As with a `list` object, there are a couple of different ways to create `dict` objects.

In [45]:
# You can create an empty dict with the constructor function
# and then add elements (see below)
example_dict = dict()
example_dict

{}

In [46]:
# You can pass key/value pairs to the constructor function
example_dict = dict(name='Donald', species='Duck')
example_dict

{'name': 'Donald', 'species': 'Duck'}

In [47]:
# You can also use the curly braces syntax
# to quickly specify the key/value pairs.
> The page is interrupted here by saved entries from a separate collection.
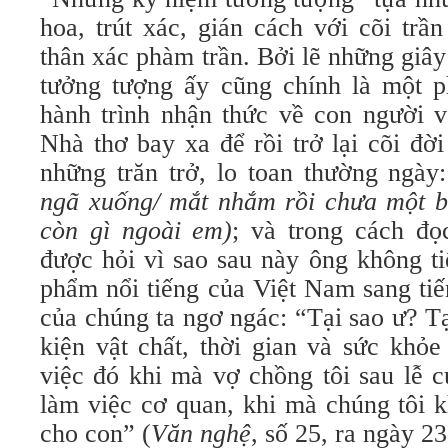
hoa, trút xác, gián cách với cõi trần
thân xác phàm trần. Bởi lẽ những giây 
tưởng tượng ấy cũng chính là một p
hành trình nhận thức về con người v
Nhà thơ bay xa để rồi trở lại cõi đời 
những trăn trở, lo toan thường ngày
ngã xuống/ mắt nhắm rồi chưa một 
còn gì ngoài em)
; và trong cách đọ
được hỏi vì sao sau này ông không ti
phẩm nổi tiếng của Việt Nam sang ti
của chúng ta ngơ ngác: “Tại sao ư? Tạ
kiện vật chất, thời gian và sức khỏe
việc đó khi mà vợ chồng tôi sau lễ c
làm việc cơ quan, khi mà chúng tôi 
cho con” (
Văn nghệ
, số 25, ra ngày 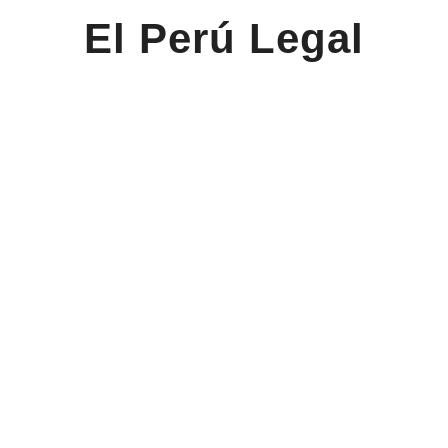
El Perú Legal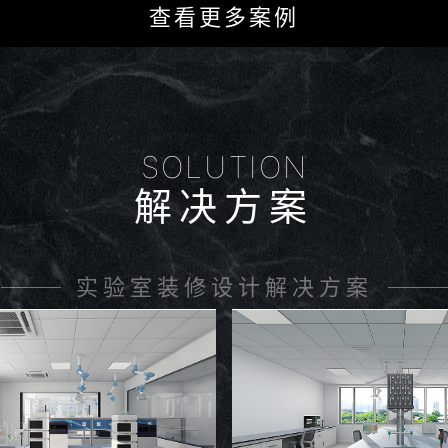
查看更多案例
SOLUTION
解决方案
实验室装修设计解决方案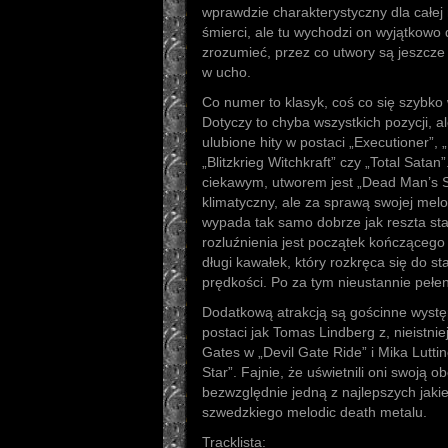
wprawdzie charakterystyczny dla całe
śmierci, ale tu wychodzi on wyjątkowo 
zrozumieć, przez co utwory są jeszcze 
w ucho.
Co numer to klasyk, coś co się szybko
Dotyczy to chyba wszystkich pozycji, 
ulubione hity w postaci „Executioner”
„Blitzkrieg Witchkraft” czy „Total Sata
ciekawym, utworem jest „Dead Man’s So
klimatyczny, ale za sprawą swojej melo
wypada tak samo dobrze jak reszta sta
rozluźnienia jest początek kończącego al
długi kawałek, który rozkręca się do s
prędkości. Po za tym nieustannie pełe
Dodatkową atrakcją są gościnne wystę
postaci jak Tomas Lindberg z, nieistni
Gates w „Devil Gate Ride” i Mika Lutti
Star”. Fajnie, że uświetnili oni swoją o
bezwzględnie jedną z najlepszych jakie
szwedzkiego melodic death metalu.
Tracklista:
# IMPORTANT: This looks similar to how you 
# constructed `set` objects in the previous
# section. Notice the key is separated from the 
# value by a colon in the `dict` form.
university_info = {
    'name': 'University of Notre Dame',
    'mascot': 'Fighting Irish',
    'city': 'Notre Dame',
    'state': 'Indiana'
}

**Pythonista Tip: **You can use both strings and numbers for keys in a dictionary.


In [48]:
# You access dictionary items with their key
university_info['name']

'University of Notre Dame'

In [49]:
# Dictionaries are also mutable.
# You can change the values associated with a given key
university_info['state'] = 'California'
university_info

{'name': 'University of Notre Dame',
 'mascot': 'Fighting Irish',
 'city': 'Notre Dame',
 'state': 'California'}

In [50]:
# You can add new elements to a dictionary by simply
# assigning a new value to a new key
university_info['country'] = 'United States'
university_info

{'name': 'University of Notre Dame',
 'mascot': 'Fighting Irish',
 'city': 'Notre Dame',
 'state': 'California',
 'country': 'United States'}

In [51]:
# Dictionaries also have the `pop()` method to remove items
# but you have to provide the key (not the value) you want to remove
university_info.pop('country')
university_info

{'name': 'University of Notre Dame',
 'mascot': 'Fighting Irish',
 'city': 'Notre Dame',
 'state': 'California'}

In [52]:
# You get retrieve just the keys or values of a dict

# keys only
print(university_info.keys())

# values only
print(university_info.values())

dict_keys(['name', 'mascot', 'city', 'state'])
dict_values(['University of Notre Dame', 'Fighting Irish', 'Notre Dame', 'California'])


In [53]:
# And you can update one dictionary with
# the values in another
dict_1 = {'name': 'Michael Dunn'}
dict_2 = {'age': '999'}

dict_1.update(dict_2)
dict_1

{'name': 'Michael Dunn', 'age': '999'}

### Booleans
A *`bool`* object has two possible values in Python: *`True`* or *`False`*. This type of object is often returned from conditional statements (like an *`if`* statement, where you are testing whether or not something is true).

In [54]:
# Here I will assign the result of the "greater than"
# conditional operator to the variable `my_boolean`
my_boolean = 5 > 4
my_boolean

True

In [55]:
# And correspondingly if I come up with an un-true statement
# the value of my `bool` object will become `False`
my_boolean = 4 > 5
my_boolean

False

In [56]:
# As always, you can check the object type
type(my_boolean)

bool

In [57]:
# 'True' boolean values are considered equal to 1
True == 1

True

In [58]:
# 'False' boolean values are considered equal to 0
False == 0

True

### `None` Object
The special object *`None`* represents the lack of a value. This is a bit esoteric without context, but just remember that this object exists. We will see it used practically as we move through our course.